Tine told Human Rights Watch that he saw blood coming out of the mouth of Diallo, who was beaten severely during the same attack.
Human Rights Watch spoke with several other witnesses who described the event similarly, including a former foreign minister, Cheikh Tidiane Gadio, who escaped the attack mostly unharmed with his bodyguards' assistance. Gadio likewise identified the attackers as youth thugs linked to Senghor. News sources in Senegal have also reported on the targeted assault.
Earlier on the morning of June 23, security forces using teargas, clubs, and water cannons had dispersed demonstrators, including Tine and Gadio. Security forces should not use unnecessary or excessive force against peaceful demonstrators, Human Rights Watch said.
Prime Minister Ndiaye's public remarks about Tine the day before the attack heighten concerns of possible government involvement, Human Rights Watch said. He told the media:
Here is someone who has been in charge of an NGO [nongovernmental organization] for 20 years, yet no one knows how it operates.... He comes and goes depending on the interests he pretends to defend. Right now, he sports the opposition's colors and sometimes even our colors.
Ndiaye also referred to human rights activists more generally as "hypocrites who are afraid to assert themselves." In a June 22 article in Senegal's L'Observateur, the director general of taxes, Amadou Bâ, threatened to withdraw the tax-exempt status of nongovernmental organizations that "failed their mission," and Foreign Affairs Minister Madické Niang was reported to have considered suspending some organizations' registration or host-state agreements.
The June 23 demonstration was against a proposed constitutional amendment by President Wade's party that would include a vice president on the ticket for presidential elections and require a winning candidate to receive only 25 percent of the vote to avoid a second round runoff. The constitution now requires a majority of the vote to avoid a runoff.
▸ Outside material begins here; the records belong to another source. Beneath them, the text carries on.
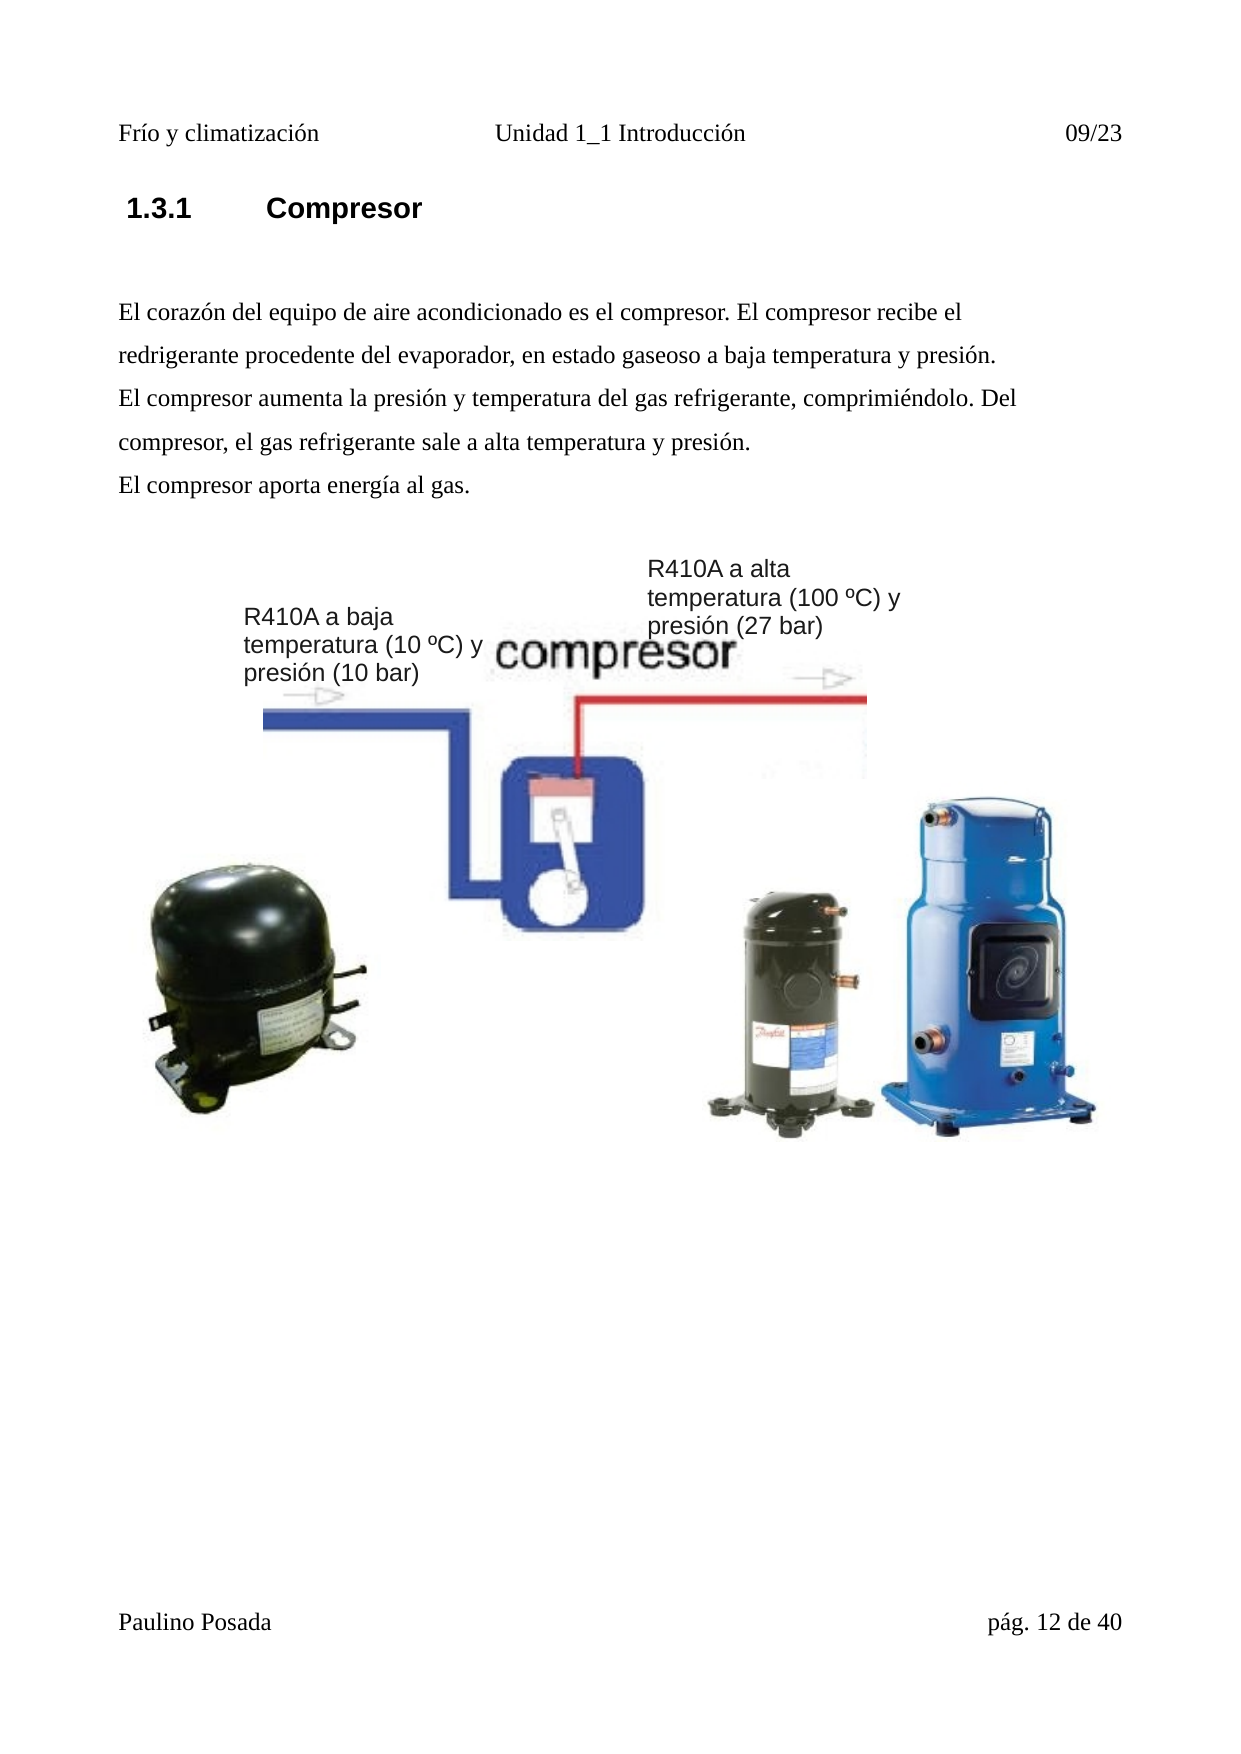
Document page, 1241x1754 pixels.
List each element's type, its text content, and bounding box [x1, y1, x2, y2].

picture [858, 590, 867, 604]
text redrigerante procedente del evaporador, en estado gaseoso a baja temperatura y presión. [118, 340, 1122, 369]
text El compresor aporta energía al gas. [118, 470, 1122, 498]
picture [264, 611, 270, 619]
picture [118, 567, 1111, 1142]
text compresor, el gas refrigerante sale a alta temperatura y presión. [118, 427, 1122, 455]
picture [779, 570, 786, 576]
text El compresor aumenta la presión y temperatura del gas refrigerante, comprimiéndolo. Del [118, 383, 1122, 412]
picture [696, 567, 704, 575]
subtitle Compresor [118, 191, 1122, 225]
picture [732, 570, 739, 576]
text El corazón del equipo de aire acondicionado es el compresor. El compresor recibe el [118, 297, 1122, 326]
picture [753, 570, 760, 576]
As demonstrations continued, Wade's Justice Minister Cheikh Tidiane Sy on June 23 announced that the government would drop the amendments.
Many civil society groups, including RADDHO, have called for demonstrations against the proposed amendments, contending that they are designed to improve Wade's re-election bid and allow him to choose his successor. The United States embassy in Dakar released a statement expressing concern "that a constitutional law that would so fundamentally change the system used to elect Senegal's president for the past 50 years has been proposed without the benefit of a thorough, meaningful and open debate among a broad spectrum of groups and concerned citizens." Senegal has been widely regarded as one of the more democratic and human rights-respecting countries in Africa.
"Violent assaults on human rights activists do not reflect well on President Wade's administration," Bekele said. "Attacking the messenger is a worrying sign of increasing repression."